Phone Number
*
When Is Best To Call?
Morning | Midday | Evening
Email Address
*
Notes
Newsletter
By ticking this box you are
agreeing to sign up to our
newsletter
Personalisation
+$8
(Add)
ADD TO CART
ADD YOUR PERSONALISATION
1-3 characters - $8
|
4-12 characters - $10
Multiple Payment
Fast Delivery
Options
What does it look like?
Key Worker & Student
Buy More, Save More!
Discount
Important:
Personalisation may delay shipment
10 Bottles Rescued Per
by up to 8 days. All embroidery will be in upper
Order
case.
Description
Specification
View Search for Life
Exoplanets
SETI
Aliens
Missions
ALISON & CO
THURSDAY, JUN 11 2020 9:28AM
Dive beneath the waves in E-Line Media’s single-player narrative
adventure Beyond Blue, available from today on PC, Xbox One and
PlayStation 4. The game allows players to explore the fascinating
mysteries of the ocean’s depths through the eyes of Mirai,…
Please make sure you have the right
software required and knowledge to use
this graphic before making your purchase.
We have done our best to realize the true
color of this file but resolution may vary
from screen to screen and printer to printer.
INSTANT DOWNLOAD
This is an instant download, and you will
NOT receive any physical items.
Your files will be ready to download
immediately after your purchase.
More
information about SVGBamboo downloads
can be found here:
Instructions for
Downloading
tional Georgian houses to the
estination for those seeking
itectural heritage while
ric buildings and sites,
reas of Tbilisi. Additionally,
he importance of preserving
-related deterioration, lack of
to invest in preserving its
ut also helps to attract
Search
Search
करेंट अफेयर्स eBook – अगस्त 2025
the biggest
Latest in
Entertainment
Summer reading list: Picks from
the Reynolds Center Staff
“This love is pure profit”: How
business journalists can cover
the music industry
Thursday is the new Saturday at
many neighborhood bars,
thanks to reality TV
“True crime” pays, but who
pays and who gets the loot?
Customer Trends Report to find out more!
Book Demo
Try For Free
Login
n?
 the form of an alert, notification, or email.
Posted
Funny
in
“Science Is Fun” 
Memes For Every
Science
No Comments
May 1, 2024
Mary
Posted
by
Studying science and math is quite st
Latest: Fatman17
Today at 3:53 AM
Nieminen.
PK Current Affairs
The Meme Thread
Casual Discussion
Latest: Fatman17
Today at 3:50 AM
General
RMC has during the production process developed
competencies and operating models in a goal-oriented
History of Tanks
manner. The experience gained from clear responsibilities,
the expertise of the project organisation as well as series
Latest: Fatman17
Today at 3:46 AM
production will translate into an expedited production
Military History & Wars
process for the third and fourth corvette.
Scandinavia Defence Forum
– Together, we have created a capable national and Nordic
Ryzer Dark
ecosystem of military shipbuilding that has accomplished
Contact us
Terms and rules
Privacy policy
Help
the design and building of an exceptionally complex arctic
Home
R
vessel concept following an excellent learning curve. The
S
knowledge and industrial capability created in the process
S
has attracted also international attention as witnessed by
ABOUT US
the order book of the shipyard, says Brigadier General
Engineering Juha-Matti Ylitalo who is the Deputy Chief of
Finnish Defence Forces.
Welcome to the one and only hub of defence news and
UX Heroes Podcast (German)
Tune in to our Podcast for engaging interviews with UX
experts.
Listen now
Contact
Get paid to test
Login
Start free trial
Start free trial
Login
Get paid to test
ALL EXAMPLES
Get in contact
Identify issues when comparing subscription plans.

**Exercise goal**
Reproduce exactly what appears from the line containing "Studying science and math is quite st" down to the final line of the data.

**Written answer**
Studying science and math is quite st
Latest: Fatman17
Today at 3:53 AM
Nieminen.
PK Current Affairs
The Meme Thread
Casual Discussion
Latest: Fatman17
Today at 3:50 AM
General
RMC has during the production process developed
competencies and operating models in a goal-oriented
History of Tanks
manner. The experience gained from clear responsibilities,
the expertise of the project organisation as well as series
Latest: Fatman17
Today at 3:46 AM
production will translate into an expedited production
Military History & Wars
process for the third and fourth corvette.
Scandinavia Defence Forum
– Together, we have created a capable national and Nordic
Ryzer Dark
ecosystem of military shipbuilding that has accomplished
Contact us
Terms and rules
Privacy policy
Help
the design and building of an exceptionally complex arctic
Home
R
vessel concept following an excellent learning curve. The
S
knowledge and industrial capability created in the process
S
has attracted also international attention as witnessed by
ABOUT US
the order book of the shipyard, says Brigadier General
Engineering Juha-Matti Ylitalo who is the Deputy Chief of
Finnish Defence Forces.
Welcome to the one and only hub of defence news and
UX Heroes Podcast (German)
Tune in to our Podcast for engaging interviews with UX
experts.
Listen now
Contact
Get paid to test
Login
Start free trial
Start free trial
Login
Get paid to test
ALL EXAMPLES
Get in contact
Identify issues when comparing subscription plans.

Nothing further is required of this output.